Plasma and cfDNA were isolated as previously described[16]. Germline DNA was isolated from EDTA whole blood, using QIAmp Blood Mini Kit (Qiagen, Hilden, Germany) as per manufacturer’s instructions.

NGS library preparation and sequencing

Whole genome sequencing (WGS) of cfDNA and corresponding germline DNA from the patients as well as non-cancer controls were carried out using the Accel-NGS® 2 S Plus DNA Library Kit as previously described[16].

Targeted NGS analysis

Targeted NGS of 641 cancer-associated genes was carried out using Agilent SureSelectXT as described previously[13].

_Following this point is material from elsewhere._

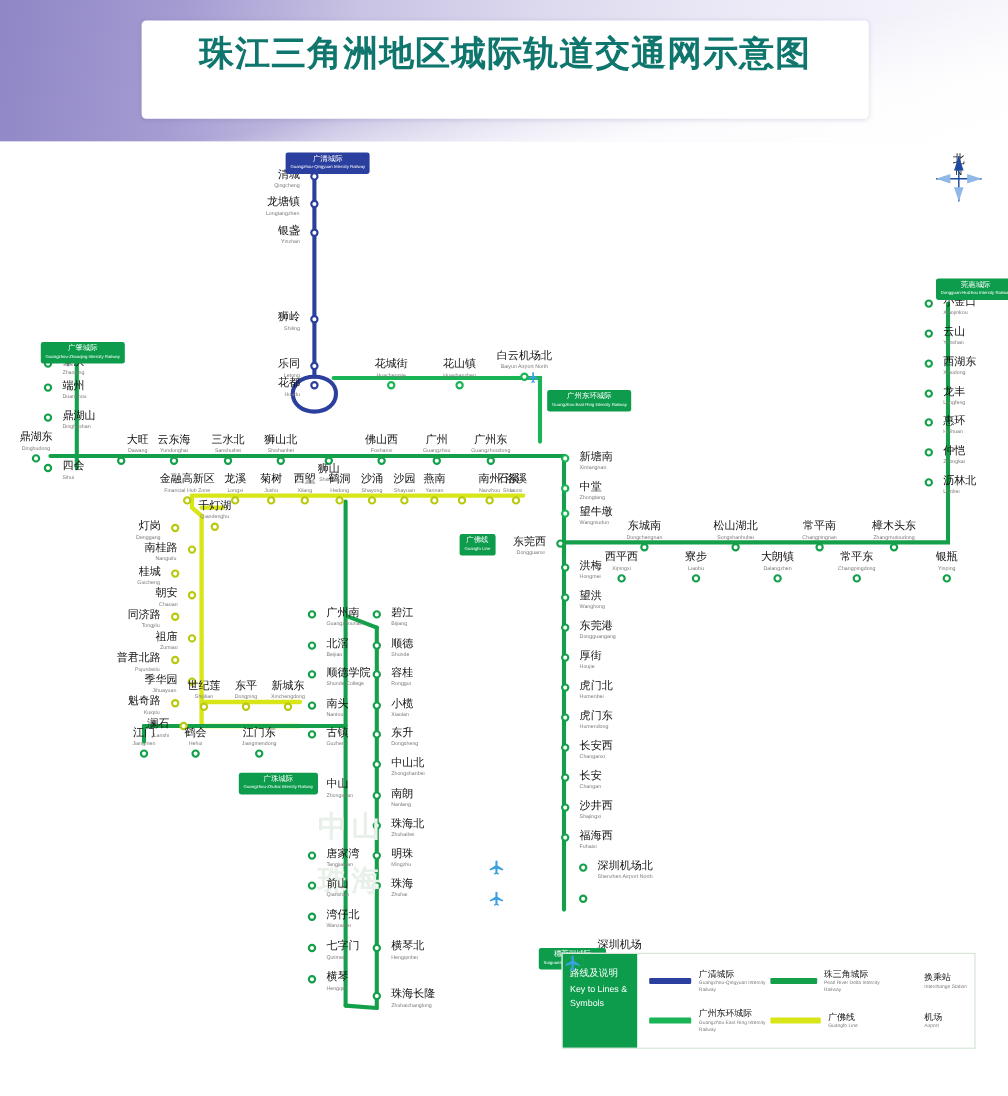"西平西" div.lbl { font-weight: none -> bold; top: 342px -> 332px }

Somatic mutation detection from targeted re-sequencing data

Three mutation callers were used: MuTect (version 1.1.5); VarScan (version 2.3.9) and Biomedical Genomics Workbench 4.1 (CLC Bio, Qiagen). Single nucleotide variant (SNV) calls were accepted, if identified by both MuTect and Biomedical Genomics Workbench and indels accepted if identified by both VarScan and Biomedical Genomics Workbench (Fig. 1B). HMMcopy (version 1.8.0) was used to call regions as gained or lost from WGS[16].

Droplet digital PCR

Droplet digital PCR (ddPCR) was carried out using a QX200 ddPCR system (Bio-Rad) with ddPCRTM KRAS Screening multiplex kit[17].

Statistical analyses

Mann-Whitney t-tests were used to compare cfDNA metrics (cfDNA in ng/ml of plasma, Percent genome amplified [PGA] and Highest VAF) between patients with locally advanced disease and patients with distant metastases. Factors associated with mutational burden and standard clinical and biochemical factors were subjected to Kaplan-Meier survival analysis and univariate Cox proportional hazards regression to predict overall survival (OS), considering the proportionality and linearity assumptions. OS was defined as the time in months between date of first diagnosis of malignancy and time of death. Univariately significant parameters (5% significance level) were included in a multivariable Cox regression analysis (bidirectional stepwise selection based on Akaike information criterion; exclusion of collinear parameters and clinical outcome variable). Statistical analysis was performed using the computing environment R (R Development Core Team, 2005).

Ethics approval and consent to participate

Blood samples were collected from patients with PDAC following receipt of informed consent in compliance with the Declaration of Helsinki and Good Clinical Practice under ethics 07/H1014/96, after approval from the Internal Review and the Ethics Boards of The Manchester Cancer Research Centre BioBank.